Reproduce every line of the data below word for word, leaving out the pictures.

## Data shown
[Start of Attachment]

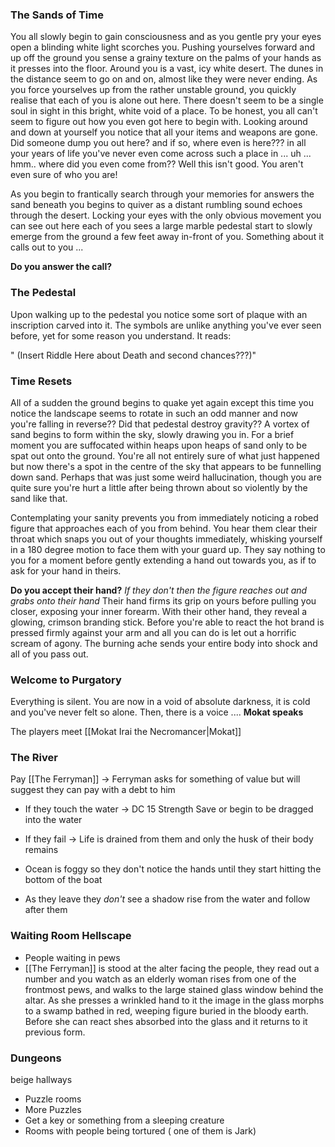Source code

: ### The Sands of Time
You all slowly begin to gain consciousness and as you gentle pry your eyes open a blinding white light scorches you. Pushing yourselves forward and up off the ground you sense a grainy texture on the palms of your hands as it presses into the floor. Around you is a vast, icy white desert. The dunes in the distance seem to go on and on, almost like they were never ending. As you force yourselves up from the rather unstable ground, you quickly realise that each of you is alone out here. There doesn't seem to be a single soul in sight in this bright, white void of a place. To be honest, you all can't seem to figure out how you even got here to begin with. Looking around and down at yourself you notice that all your items and weapons are gone. Did someone dump you out here? and if so, where even is here??? in all your years of life you've never even come across such a place in ... uh ... hmm.. where did you even come from?? Well this isn't good. You aren't even sure of who you are! 

As you begin to frantically search through your memories for answers the sand beneath you begins to quiver as a distant rumbling sound echoes through the desert. Locking your eyes with the only obvious movement you can see out here each of you sees a large marble pedestal start to slowly emerge from the ground a few feet away in-front of you. Something about it calls out to you ...

**Do you answer the call?**

### The Pedestal
Upon walking up to the pedestal you notice some sort of plaque with an inscription carved into it. The symbols are unlike anything you've ever seen before, yet for some reason you understand. It reads: 

" (Insert Riddle Here about Death and second chances???)"

### Time Resets
All of a sudden the ground begins to quake yet again except this time you notice the landscape seems to rotate in such an odd manner and now you're falling in reverse?? Did that pedestal destroy gravity?? A vortex of sand begins to form within the sky, slowly drawing you in. For a brief moment you are suffocated within heaps upon heaps of sand only to be spat out onto the ground. You're all not entirely sure of what just happened but now there's a spot in the centre of the sky that appears to be funnelling down sand. Perhaps that was just some weird hallucination, though you are quite sure you're hurt a little after being thrown about so violently by the sand like that. 

Contemplating your sanity prevents you from immediately noticing a robed figure that approaches each of you from behind. You hear them clear their throat which snaps you out of your thoughts immediately, whisking yourself in a 180 degree motion to face them with your guard up. They say nothing to you for a moment before gently extending a hand out towards you, as if to ask for your hand in theirs. 

**Do you accept their hand?** *If they don't then the figure reaches out and grabs onto their hand*
Their hand firms its grip on yours before pulling you closer, exposing your inner forearm. With their other hand, they reveal a glowing, crimson branding stick. Before you're able to react the hot brand is pressed firmly against your arm and all you can do is let out a horrific scream of agony. The burning ache sends your entire body into shock and all of you pass out. 

### Welcome to Purgatory
Everything is silent. You are now in a void of absolute darkness, it is cold and you've never felt so alone. Then, there is a voice .... **Mokat speaks**

The players meet [[Mokat Irai the Necromancer|Mokat]]

### The River
Pay [[The Ferryman]] -> Ferryman asks for something of value but will suggest they can pay with a debt to him 

- If they touch the water -> DC 15 Strength Save or begin to be dragged into the water
- If they fail -> Life is drained from them and only the husk of their body remains

- Ocean is foggy so they don't notice the hands until they start hitting the bottom of the boat
- As they leave they *don't* see a shadow rise from the water and follow after them

### Waiting Room Hellscape
- People waiting in pews
- [[The Ferryman]] is stood at the alter facing the people, they read out a number and you watch as an elderly woman rises from one of the frontmost pews, and walks to the large stained glass window behind the altar. As she presses a wrinkled hand to it the image in the glass morphs to a swamp bathed in red, weeping figure buried in the bloody earth. Before she can react shes absorbed into the glass and it returns to it previous form. 

### Dungeons
beige hallways
- Puzzle rooms
- More Puzzles
- Get a key or something from a sleeping creature
- Rooms with people being tortured ( one of them is Jark)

[End of Attachment]

## Task answer
Source code

: ### The Sands of Time
You all slowly begin to gain consciousness and as you gentle pry your eyes open a blinding white light scorches you. Pushing yourselves forward and up off the ground you sense a grainy texture on the palms of your hands as it presses into the floor. Around you is a vast, icy white desert. The dunes in the distance seem to go on and on, almost like they were never ending. As you force yourselves up from the rather unstable ground, you quickly realise that each of you is alone out here. There doesn't seem to be a single soul in sight in this bright, white void of a place. To be honest, you all can't seem to figure out how you even got here to begin with. Looking around and down at yourself you notice that all your items and weapons are gone. Did someone dump you out here? and if so, where even is here??? in all your years of life you've never even come across such a place in ... uh ... hmm.. where did you even come from?? Well this isn't good. You aren't even sure of who you are! 

As you begin to frantically search through your memories for answers the sand beneath you begins to quiver as a distant rumbling sound echoes through the desert. Locking your eyes with the only obvious movement you can see out here each of you sees a large marble pedestal start to slowly emerge from the ground a few feet away in-front of you. Something about it calls out to you ...

**Do you answer the call?**

### The Pedestal
Upon walking up to the pedestal you notice some sort of plaque with an inscription carved into it. The symbols are unlike anything you've ever seen before, yet for some reason you understand. It reads: 

" (Insert Riddle Here about Death and second chances???)"

### Time Resets
All of a sudden the ground begins to quake yet again except this time you notice the landscape seems to rotate in such an odd manner and now you're falling in reverse?? Did that pedestal destroy gravity?? A vortex of sand begins to form within the sky, slowly drawing you in. For a brief moment you are suffocated within heaps upon heaps of sand only to be spat out onto the ground. You're all not entirely sure of what just happened but now there's a spot in the centre of the sky that appears to be funnelling down sand. Perhaps that was just some weird hallucination, though you are quite sure you're hurt a little after being thrown about so violently by the sand like that. 

Contemplating your sanity prevents you from immediately noticing a robed figure that approaches each of you from behind. You hear them clear their throat which snaps you out of your thoughts immediately, whisking yourself in a 180 degree motion to face them with your guard up. They say nothing to you for a moment before gently extending a hand out towards you, as if to ask for your hand in theirs. 

**Do you accept their hand?** *If they don't then the figure reaches out and grabs onto their hand*
Their hand firms its grip on yours before pulling you closer, exposing your inner forearm. With their other hand, they reveal a glowing, crimson branding stick. Before you're able to react the hot brand is pressed firmly against your arm and all you can do is let out a horrific scream of agony. The burning ache sends your entire body into shock and all of you pass out. 

### Welcome to Purgatory
Everything is silent. You are now in a void of absolute darkness, it is cold and you've never felt so alone. Then, there is a voice .... **Mokat speaks**

The players meet [[Mokat Irai the Necromancer|Mokat]]

### The River
Pay [[The Ferryman]] -> Ferryman asks for something of value but will suggest they can pay with a debt to him 

- If they touch the water -> DC 15 Strength Save or begin to be dragged into the water
- If they fail -> Life is drained from them and only the husk of their body remains

- Ocean is foggy so they don't notice the hands until they start hitting the bottom of the boat
- As they leave they *don't* see a shadow rise from the water and follow after them

### Waiting Room Hellscape
- People waiting in pews
- [[The Ferryman]] is stood at the alter facing the people, they read out a number and you watch as an elderly woman rises from one of the frontmost pews, and walks to the large stained glass window behind the altar. As she presses a wrinkled hand to it the image in the glass morphs to a swamp bathed in red, weeping figure buried in the bloody earth. Before she can react shes absorbed into the glass and it returns to it previous form. 

### Dungeons
beige hallways
- Puzzle rooms
- More Puzzles
- Get a key or something from a sleeping creature
- Rooms with people being tortured ( one of them is Jark)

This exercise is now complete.